The Baltimore Sun
By Mike Tidwell
I’m walking from Camp David to the White House starting Friday — 100 miles in the July heat. I’m doing this to honor the 19 firefighters who died fighting a wildfire near Prescott, Ariz., on June 30. These men died particularly horrifying deaths doing particularly heroic deeds. I’m also walking to honor the 50 men and women who died during the oil tanker train explosion this month in Lac-Megantic, Canada.

My eight-day walk — joined by scores of other Marylanders and citizens from around the nation — will serve to memorialize these people as victims of tragically interconnected factors. What factors? One: the intensifying trend of global climate change. And two: Big Oil’s perverse push to burn more and more exotic fossil fuels even as the planet itself catches fire. The Arizona firefighters were battling a blaze that fits the pattern of bigger wildfires that scientists say are linked to climate change, driven by the combustion of fossil fuels. The Canadian victims were burned alive by oil — riskily transported — from hydraulic “fracking” wells in North Dakota.
Now, against this backdrop, comes one of the biggest decisions of Barack Obama’s presidency. Even as the president warns the public that “more droughts and floods and wildfires … are a threat to our children’s future,” he has yet to decide whether to approve one of the most potentially harmful fossil fuel projects of all time: the proposed Keystone XL tar sands pipeline. This pipeline, transporting the most carbon-intense oil known to humankind across the heartland of America, could mean “game over” for the climate, according to James Hansen, our nation’s top climate scientist.
And that’s why I’m lacing up my walking shoes. Starting Friday, I’ll traverse miles of Maryland hills, farms and streams between Camp David and the White House. My fellow marchers and I have a straightforward message for the president: Protect our brave firefighters. Protect innocent families from oil explosions and spills. Protect coastal communities from sea-level rise. Do not build the Keystone XL pipeline. Keep harmful fossil fuels in the ground.
We’re beginning our walk at Camp David — the presidential retreat in the Catoctin Mountains of Western Maryland — for a simple reason. That retreat was constructed in the 1950s for then-president Dwight D. Eisenhower. It was named Camp David after Ike’s grandson, David Eisenhower. The name conveyed the president’s vision of a place where he could honor and pass time with his children’s children in a wholesome and natural setting.
And so today, from the gates of this same spot in the Maryland mountains, we are walking to D.C. With our feet and with our hearts, we are asking our current president to honor and protect all grandchildren — including his own one day — by stopping the Keystone XL pipeline. We’re asking President Obama to globalize the spirit of Camp David, creating a world where energy decisions are made with the youngest generation in mind.

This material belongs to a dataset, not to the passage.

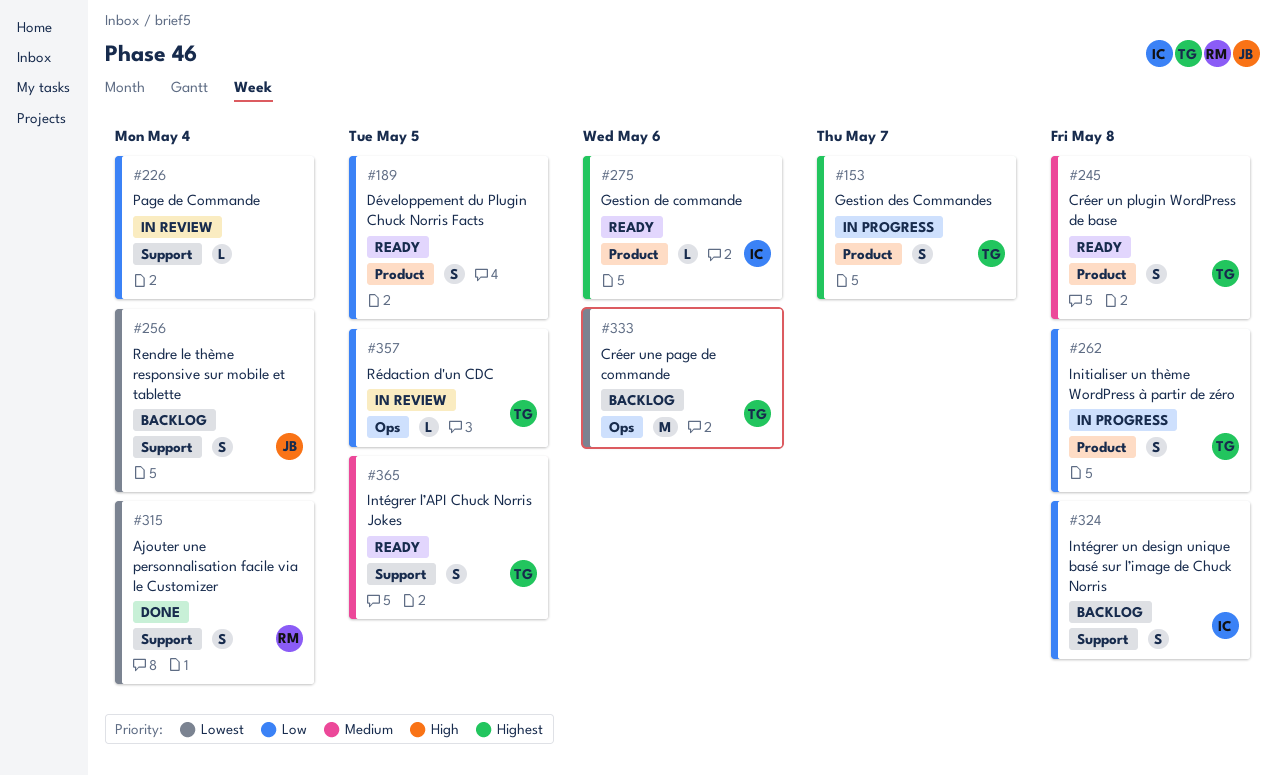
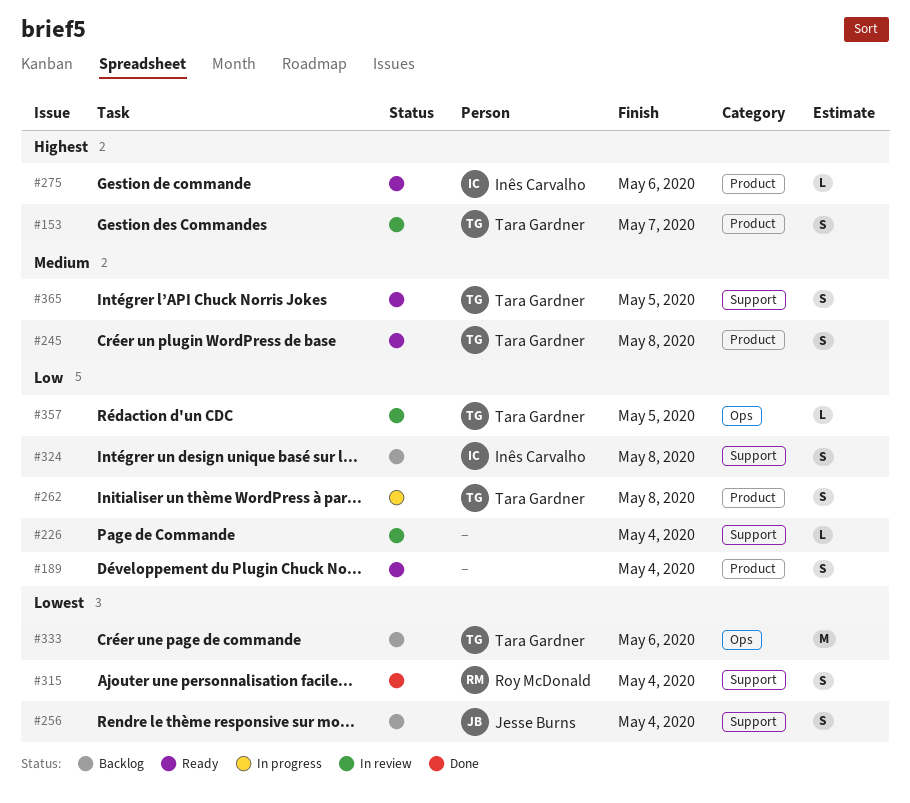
#153, status: In progress -> In review
#189, due: May 5 -> May 4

To his credit, on June 25 President Obama made a fresh start in the fight against dirty energy and climate change. On a sweltering-hot day in Washington, D.C. — armed with constitutional authority confirmed by the Supreme Court — he announced an executive plan to begin limiting carbon pollution from U.S. coal plants for the first time. He also laid out measures for developing more clean energy and greater efficiency across the country.
But tragically, this greener world, embraced in President Obama’s June speech, will not come in time to protect the grandchildren of the victims of the Canadian oil train disaster. And it will not come in time for the never-to-be-born grandchildren of the young Arizona firefighters. And, frankly, this greener world may never come at all if the president ultimately approves the Keystone XL tar sands pipeline, a pipeline Big Oil has spent tens of millions of dollars lobbying the White House to embrace.
And so, again, I walk. Recent estimates show that the fossil fuel industry has enough proven reserves of oil, coal, and natural gas in the ground to completely wreck our fragile climate five times over. These are proven reserves, worldwide. And it is the explicit intention of the fossil fuel industry to bring it all up to the surface and torch it all.
Unless we stop them, step by step. For our grandkids.